Every now and then, a small American town produces someone with such out-of-place talent that he seems to have come from a different world. In the 1960s hardscrabble town of Laroque, Wisconsin, seventeen-year-old Ginger Piper, a high school sports hero and a disarmingly poised and articulate young man, is that sort of figure. Or at least G. Bowman Epps--a rich, lonely, middle-aged lawyer--believes he is. Bow is something of a town legend too: Ungainly and scarred, brilliant and stern, famous for great inherited wealth, he seems a vestige of a time gone by in a town where the legacy of past greatness--embodied in the ornate, decaying, and defunct opera house--casts a literal shadow. But when Bow discovers Ginger Piper, he is energized and inspired. Where others have seen merely a charming basketball star, Bow spies the seeds of something greater and the drive, intelligence, and passion to carry on Bow's legacy as a groundbreaking criminal attorney.
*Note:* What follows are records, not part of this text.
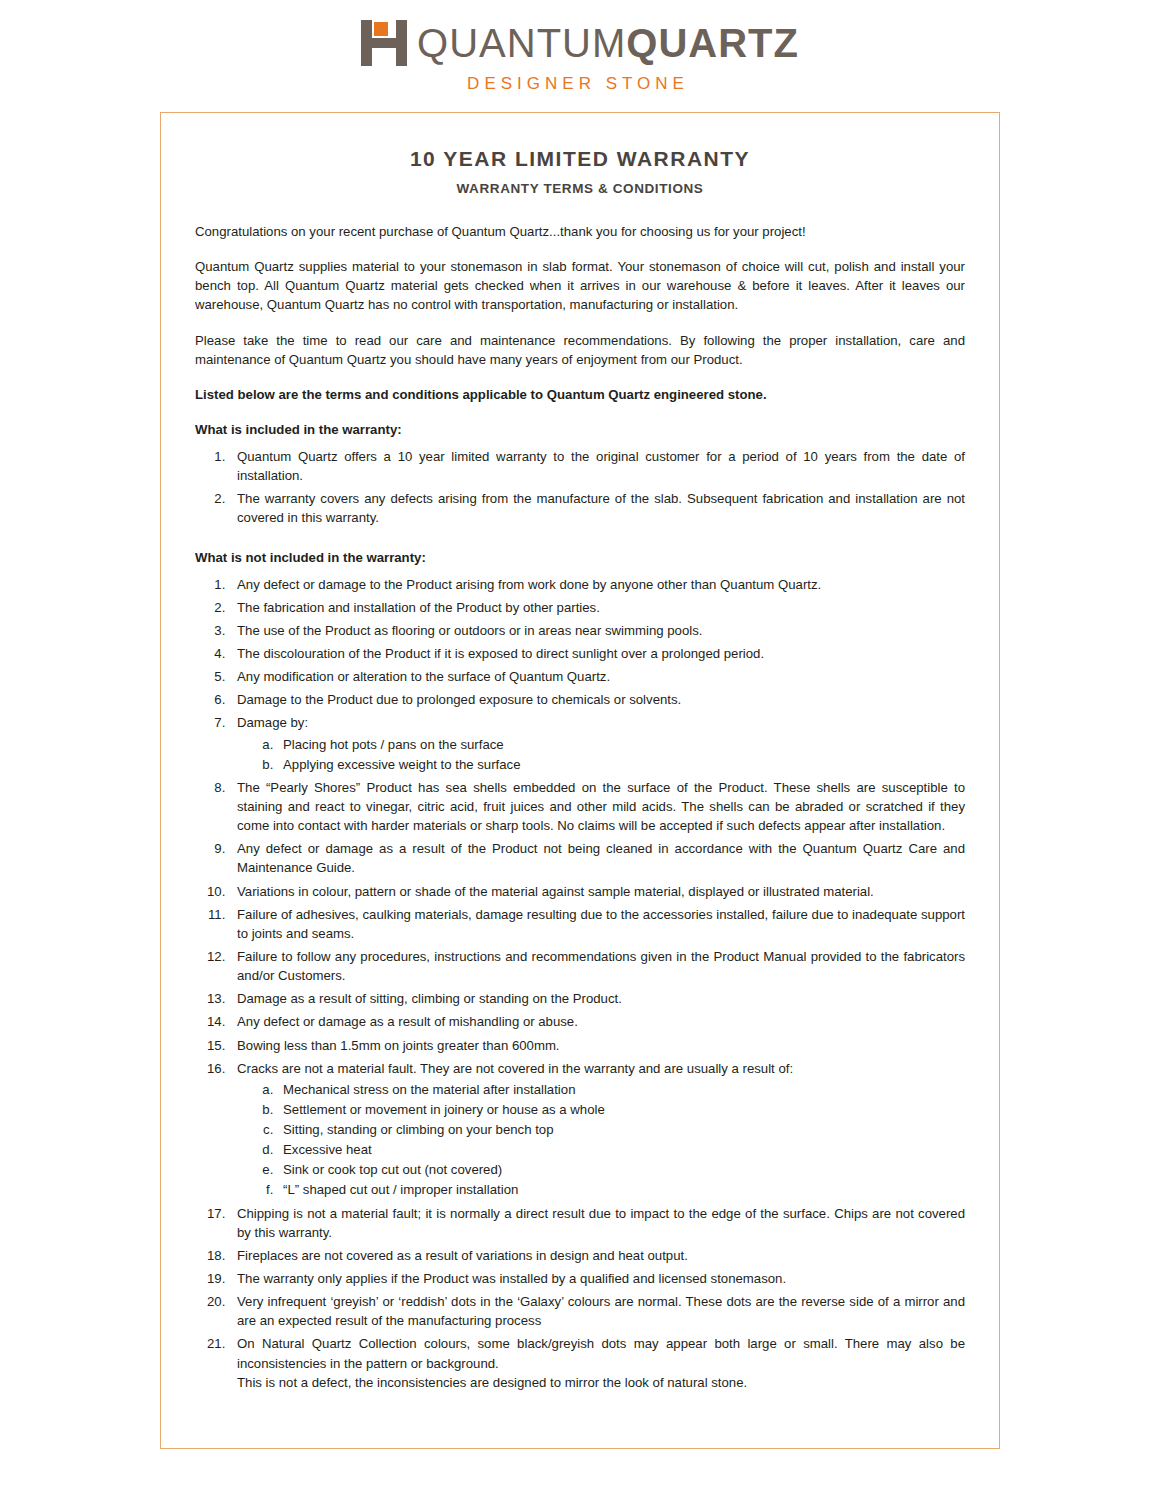QUANTUMQUARTZ
DESIGNER STONE
10 YEAR LIMITED WARRANTY
WARRANTY TERMS & CONDITIONS
Congratulations on your recent purchase of Quantum Quartz...thank you for choosing us for your project!
Quantum Quartz supplies material to your stonemason in slab format. Your stonemason of choice will cut, polish and install your bench top. All Quantum Quartz material gets checked when it arrives in our warehouse & before it leaves. After it leaves our warehouse, Quantum Quartz has no control with transportation, manufacturing or installation.
Please take the time to read our care and maintenance recommendations. By following the proper installation, care and maintenance of Quantum Quartz you should have many years of enjoyment from our Product.
Listed below are the terms and conditions applicable to Quantum Quartz engineered stone.
What is included in the warranty:
Quantum Quartz offers a 10 year limited warranty to the original customer for a period of 10 years from the date of installation.
The warranty covers any defects arising from the manufacture of the slab. Subsequent fabrication and installation are not covered in this warranty.
What is not included in the warranty:
Any defect or damage to the Product arising from work done by anyone other than Quantum Quartz.
The fabrication and installation of the Product by other parties.
The use of the Product as flooring or outdoors or in areas near swimming pools.
The discolouration of the Product if it is exposed to direct sunlight over a prolonged period.
Any modification or alteration to the surface of Quantum Quartz.
Damage to the Product due to prolonged exposure to chemicals or solvents.
Damage by:
Placing hot pots / pans on the surface
Applying excessive weight to the surface
The “Pearly Shores” Product has sea shells embedded on the surface of the Product. These shells are susceptible to staining and react to vinegar, citric acid, fruit juices and other mild acids. The shells can be abraded or scratched if they come into contact with harder materials or sharp tools. No claims will be accepted if such defects appear after installation.
Any defect or damage as a result of the Product not being cleaned in accordance with the Quantum Quartz Care and Maintenance Guide.
Variations in colour, pattern or shade of the material against sample material, displayed or illustrated material.
Failure of adhesives, caulking materials, damage resulting due to the accessories installed, failure due to inadequate support to joints and seams.
Failure to follow any procedures, instructions and recommendations given in the Product Manual provided to the fabricators and/or Customers.
Damage as a result of sitting, climbing or standing on the Product.
Any defect or damage as a result of mishandling or abuse.
Bowing less than 1.5mm on joints greater than 600mm.
Cracks are not a material fault. They are not covered in the warranty and are usually a result of:
Mechanical stress on the material after installation
Settlement or movement in joinery or house as a whole
Sitting, standing or climbing on your bench top
Excessive heat
Sink or cook top cut out (not covered)
“L” shaped cut out / improper installation
Chipping is not a material fault; it is normally a direct result due to impact to the edge of the surface. Chips are not covered by this warranty.
Fireplaces are not covered as a result of variations in design and heat output.
The warranty only applies if the Product was installed by a qualified and licensed stonemason.
Very infrequent ‘greyish’ or ‘reddish’ dots in the ‘Galaxy’ colours are normal. These dots are the reverse side of a mirror and are an expected result of the manufacturing process
On Natural Quartz Collection colours, some black/greyish dots may appear both large or small. There may also be inconsistencies in the pattern or background.
This is not a defect, the inconsistencies are designed to mirror the look of natural stone.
When Bow offers the boy a summer apprenticeship in his orderly practice, it is an investment in a certain future, and the initiation of an oddly matched friendship. But when Ginger is accused of a startling crime that changes the town's perception of him, Bow is not only surprised, he's also implicated, and forced to choose between his fierce sense of logic and his admiration for the boy. The story unfolds as the first agonizing repercussions of the Vietnam War are being felt and the American people are struggling to comprehend a new kind of war. It inspires a startling division between the generations at home, as politics and personal lives inevitably collide. Bow's investigator, Charlie Stuart, narrates the events thirty years later, adding a perspective colored by tortured memories of his manic father and his halting pursuit of a young woman in town. Anchored by a compelling mystery, Bow's Boy is ultimately about greatness, heroism, loyalty, and justice, and the pain and solace of family.
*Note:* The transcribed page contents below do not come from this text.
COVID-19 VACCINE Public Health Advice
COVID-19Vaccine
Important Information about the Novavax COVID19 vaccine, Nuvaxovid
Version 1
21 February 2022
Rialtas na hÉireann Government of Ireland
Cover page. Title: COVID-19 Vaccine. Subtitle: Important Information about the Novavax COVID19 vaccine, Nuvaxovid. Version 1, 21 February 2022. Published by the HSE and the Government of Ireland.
Bow's Boy is a story about small town America during the Vietnam War, of loneliness, trust and betrayal between a man with no son, and the boy he wants to take that place. Starts off slow, but reader is rewarded. Like a tall, cool glass of lemonade, Bow's Boy is best read a bit at a time. Babcock has a style of writing that allows the reader to make connections with the small town of Larouqe, Wisconsin. He writes about the changing seasons in a sumptuous way that allows the reader to slip into the book. The characters are interesting. Bow is a well-known but oddball criminal defense lawyer. Charlie, his over-thirty assistant, is the narrator for the story. It seems Charlie will never break out of his comfortable rut, but then Ginger Piper, a plucky, brilliant high school student enters the picture. Things explode when Ginger is accused of smuggling a knife to one of Bow's jailed clients. An enjoyable read, especially for older people.
Coming to grips in the 60's make for a great book!
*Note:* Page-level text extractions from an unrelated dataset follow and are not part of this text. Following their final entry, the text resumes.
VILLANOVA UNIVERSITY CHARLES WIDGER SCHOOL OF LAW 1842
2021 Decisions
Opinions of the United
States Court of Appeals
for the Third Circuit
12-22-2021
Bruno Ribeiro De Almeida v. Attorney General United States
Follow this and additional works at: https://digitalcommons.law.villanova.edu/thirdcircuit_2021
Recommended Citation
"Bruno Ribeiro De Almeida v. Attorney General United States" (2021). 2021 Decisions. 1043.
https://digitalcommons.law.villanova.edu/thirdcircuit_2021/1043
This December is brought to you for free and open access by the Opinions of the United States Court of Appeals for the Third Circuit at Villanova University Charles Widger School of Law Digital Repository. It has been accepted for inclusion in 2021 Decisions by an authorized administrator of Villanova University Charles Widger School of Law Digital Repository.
Published by Thriftbooks.com User , 22 years ago
Bow's Boy is one those secret gems of a book a reader finds among the morass of today's cardboard fiction. Bowman Epps has never set foot in a courtroom, but he is one of the best criminal appeals attorneys in the state of Wisconsin. Ginger Piper is a small town hero. He will always be remember for the game-winning goal he made at the championship basketball game--even though he comes from one of the poorest families in Laroque.Bowman operates one thing: logic. This is what makes him such a successful criminal appeals attorney. Even though a person in jail should be in jail, Bowman can always find the most finite flaw from that man's trial and set his free. Seeing, Ginger Piper speak at a Vietnam casualty funeral, Bowman can see in him some of these same attributes that he sees in himself, and Bowman takes Ginger under his wing. But things go awry with Ginger, and Bowman has to decide against logic and take a stand on Ginger. How these two individuals interact with each other in the turmoil of the 1960's America makes for a great story and gripping novel. At the same time, as this book takes place during the Viet-nam war, America was at its own grip with its own logic - should we fight or should we not fight. Together, these two events tie this book into a concise story on the state of mind in the 1960s. Read it and reap great rewards for yourself.